If they are not doing it, they seem to be doing something that has the same output. They are probably already using it.

Rand deciphered:

It’s a super weird coincidence if Google is not using it.

Are On-Page Signals Stronger than Links?

Are we heading toward more emphasis of on-page topic modeling? I'm not an IR geek, but I do plan to spend more energy focusing on understanding how search engines retrieve informaton. We are dealing with a semantic Web. LDA may indicate that good old on-page optimization sends stronger signals than links.

SEOmoz's LDA tool attempts to show how relevant content is to a chosen keyword. It computes relevance of queries.

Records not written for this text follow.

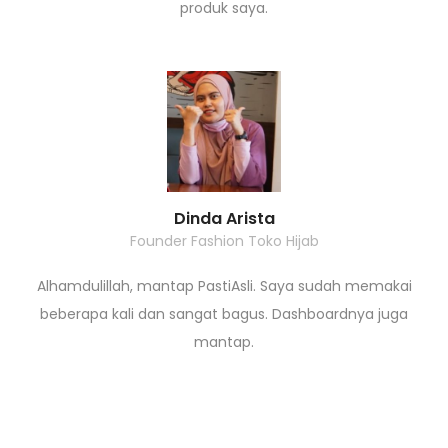
produk saya.
Dinda Arista
Founder Fashion Toko Hijab
Alhamdulillah, mantap PastiAsli. Saya sudah memakai
beberapa kali dan sangat bagus. Dashboardnya juga
mantap.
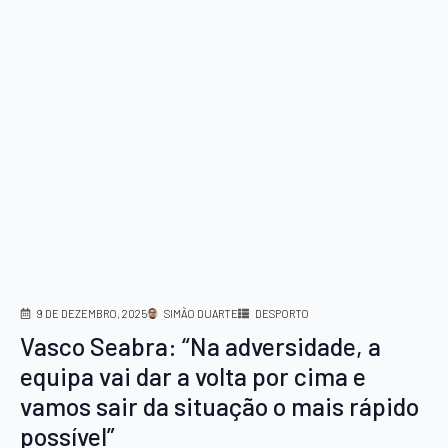
9 DE DEZEMBRO, 2025
SIMÃO DUARTE
DESPORTO
Vasco Seabra: “Na adversidade, a
equipa vai dar a volta por cima e
vamos sair da situação o mais rápido
possível”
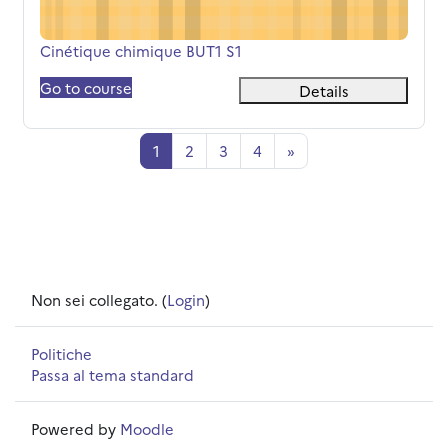
Titolo del corso
Cinétique chimique BUT1 S1
Go to course
Details
Pagina 1
Pagina 2
Pagina 3
Pagina 4
Pagina successiva
1
2
3
4
»
Non sei collegato. (
Login
)
Politiche
Passa al tema standard
Powered by
Moodle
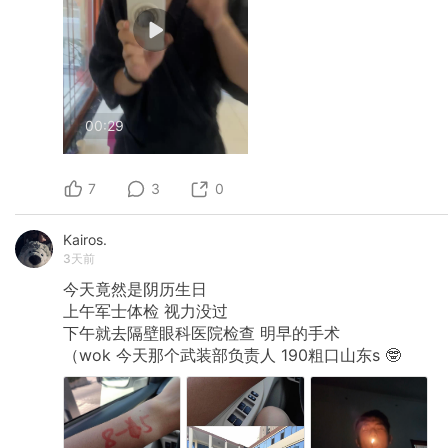
00:29
7
3
0
Kairos.
3天前
今天竟然是阴历生日
上午军士体检
视力没过
下午就去隔壁眼科医院检查
明早的手术
（wok
今天那个武装部负责人
190粗口山东s
🤓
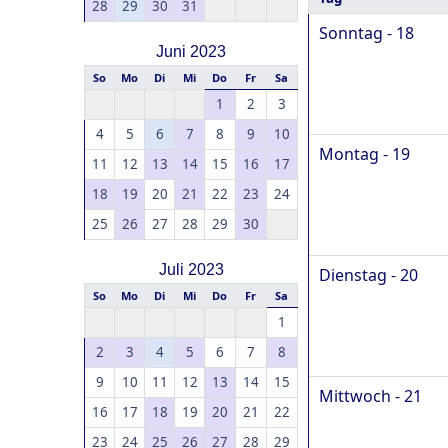
28
29
30
31
Sonntag - 18
Juni 2023
So
Mo
Di
Mi
Do
Fr
Sa
1
2
3
4
5
6
7
8
9
10
Montag - 19
11
12
13
14
15
16
17
18
19
20
21
22
23
24
25
26
27
28
29
30
Juli 2023
Dienstag - 20
So
Mo
Di
Mi
Do
Fr
Sa
1
2
3
4
5
6
7
8
9
10
11
12
13
14
15
Mittwoch - 21
16
17
18
19
20
21
22
23
24
25
26
27
28
29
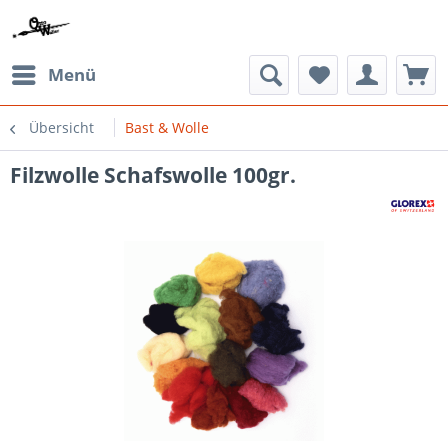
Menü
Übersicht
Bast & Wolle
Filzwolle Schafswolle 100gr.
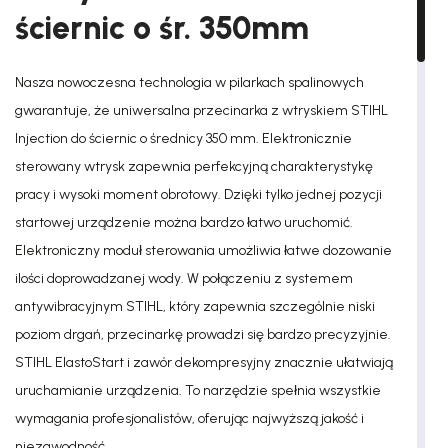
ściernic o śr. 350mm
Nasza nowoczesna technologia w pilarkach spalinowych
gwarantuje, że uniwersalna przecinarka z wtryskiem STIHL
Injection do ściernic o średnicy 350 mm. Elektronicznie
sterowany wtrysk zapewnia perfekcyjną charakterystykę
pracy i wysoki moment obrotowy. Dzięki tylko jednej pozycji
startowej urządzenie można bardzo łatwo uruchomić.
Elektroniczny moduł sterowania umożliwia łatwe dozowanie
ilości doprowadzanej wody. W połączeniu z systemem
antywibracyjnym STIHL, który zapewnia szczególnie niski
poziom drgań, przecinarkę prowadzi się bardzo precyzyjnie.
STIHL ElastoStart i zawór dekompresyjny znacznie ułatwiają
uruchamianie urządzenia. To narzędzie spełnia wszystkie
wymagania profesjonalistów, oferując najwyższą jakość i
niezawodność.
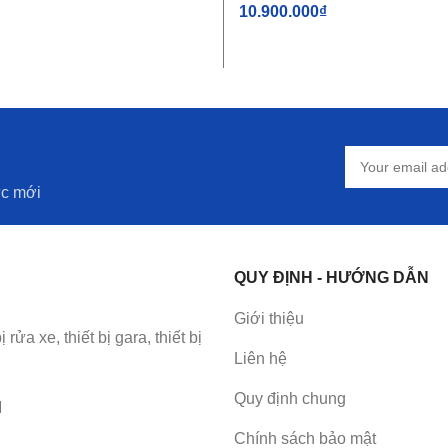
10.900.000
₫
IỎ HÀNG
THÊM VÀO GIỎ HÀNG
ức mới
QUY ĐỊNH - HƯỚNG DẪN
Giới thiệu
a xe, thiết bị gara, thiết bị
Liên hệ
Quy định chung
M
Chính sách bảo mật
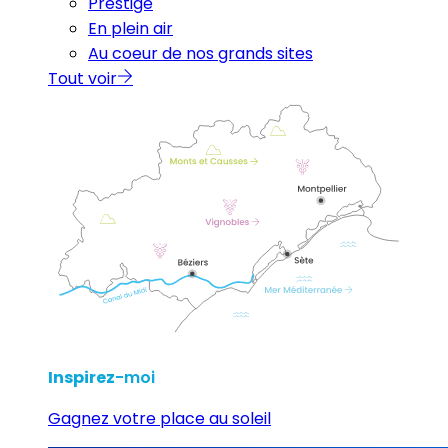
Prestige
En plein air
Au coeur de nos grands sites
Tout voir
Inspirez
-moi
Gagnez votre place au soleil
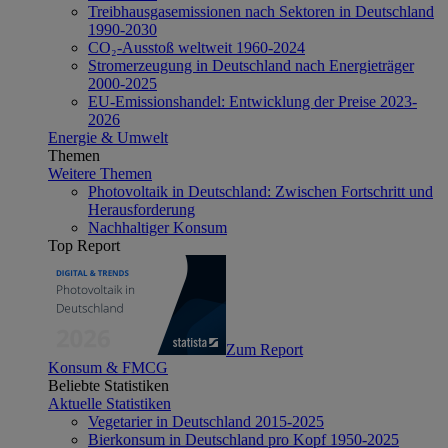
Treibhausgasemissionen nach Sektoren in Deutschland
1990-2030
CO₂-Ausstoß weltweit 1960-2024
Stromerzeugung in Deutschland nach Energieträger
2000-2025
EU-Emissionshandel: Entwicklung der Preise 2023-
2026
Energie & Umwelt
Themen
Weitere Themen
Photovoltaik in Deutschland: Zwischen Fortschritt und
Herausforderung
Nachhaltiger Konsum
Top Report
Zum Report
Konsum & FMCG
Beliebte Statistiken
Aktuelle Statistiken
Vegetarier in Deutschland 2015-2025
Bierkonsum in Deutschland pro Kopf 1950-2025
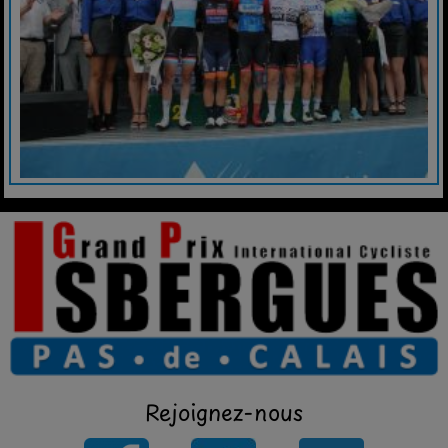
Rejoignez-nous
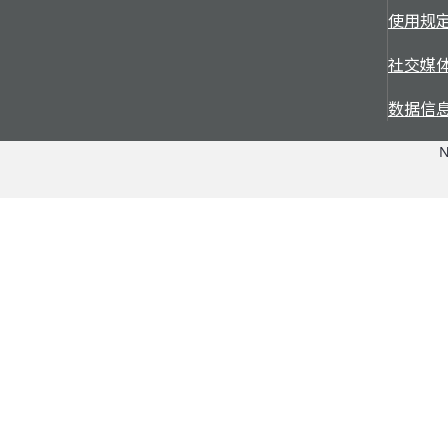
使用规
社交媒
数据信
N
应用
配件 + 服务
查看应用概况
配件 + 服务
产品
渠道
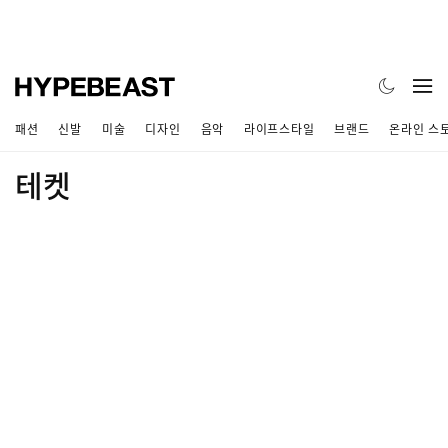
패션
신발
미술
디자인
음악
라이프스타일
브랜드
온라인 스
테켓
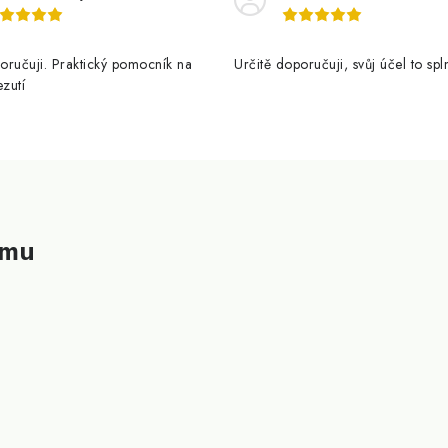
oručuji. Praktický pomocník na
Určitě doporučuji, svůj účel to spl
ezutí
amu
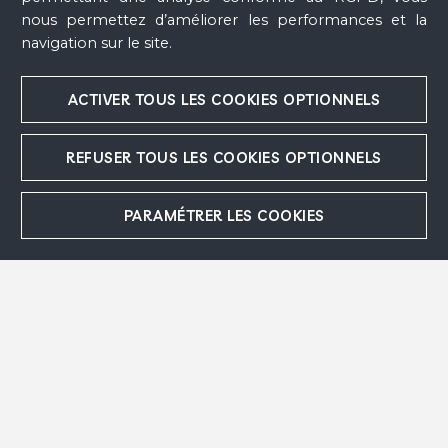
nous permettez d’améliorer les performances et la
navigation sur le site.
ACTIVER TOUS LES COOKIES OPTIONNELS
David et Bethsabée au double profil
, 1951
REFUSER TOUS LES COOKIES OPTIONNELS
PARAMÉTRER LES COOKIES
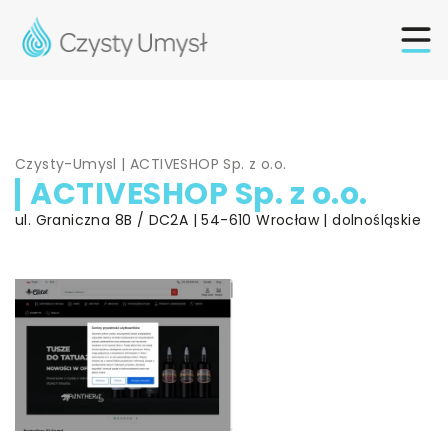
Czysty-Umysl
|
ACTIVESHOP Sp. z o.o.
ACTIVESHOP Sp. z o.o.
ul. Graniczna 8B / DC2A | 54-610 Wrocław | dolnośląskie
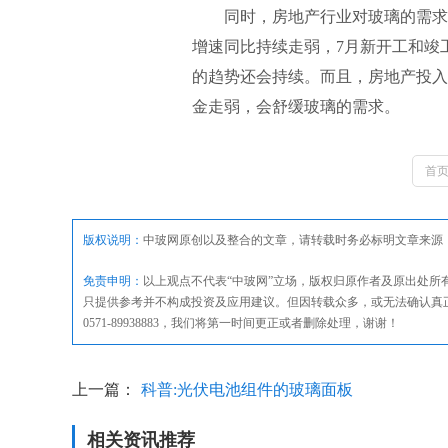
同时，房地产行业对玻璃的需求也处
增速同比持续走弱，7月新开工和竣
的趋势还会持续。而且，房地产投入
金走弱，会舒缓玻璃的需求。
首
版权说明：
中玻网原创以及整合的文章，请转载时务必标明文章来源
免责申明：
以上观点不代表“中玻网”立场，版权归原作者及原出处
只提供参考并不构成投资及应用建议。但因转载众多，或无法确认真
0571-89938883，我们将第一时间更正或者删除处理，谢谢！
上一篇：
科普:光伏电池组件的玻璃面板
相关资讯推荐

The following shows how relevant SEOmoz's Tools page is to a similar page on Aaron Wall's SEO Book.

seo tools relevance for SEOmoz & SEO Book

The score at the top is an indicator of how relevant the content on that page is according to LDA.

  • Aaron's content is 72%* relevant for the query "seo tools."
  • SEOmoz's tools page is 40%* relevant.

*NOTE: (I inserted the logos.) You can run the same pages and get different results. The results are similar in that SEO Book always scored as more topically relevant, but the percentage varies. Is this the random Monte Carlo algorithm at work? Ben?

Mozinar Question:

"How do we execute this for SEO?"

Ben's Answer:

"I don't actually do SEO. I write code."

That's up to us, the SEOs, to play and test in our Google playground.

Use the tool to decide if you can win with LDA to optimize your on-page signals.

  1. Use the LDA Topics Tool to return words that could be used on a page for a query.
  2. Then determine who is ranking for that term.
  3. Simply write content that is highly on-topic based off the findings you observe.

If you are not performing that well in the SERPs, think about classic on-page optimization. In the example above, rather than putting another instance of "seo tools" on the page, LDA shows there are better ways to tell Google that you are about that topic. The tool provides a way to measure that.

IMPORTANT: There is a threshold at which too many related words will appear as too spammy. LDA is not something to be used to game Google.

Test the LDA Tool out for yourself, and draw your own conclusions.

***
DISCLAIMER: I'm not claiming this methodology has uncovered hidden SEO treasures. Time, testing and playing around with a new SEOmoz tool while observing the SERPs will reveal the answer. In the meantime, I'm going to dress up my pages and accessorize them with relevant terms that make them dazzle so they look good climbing the Google catwalk.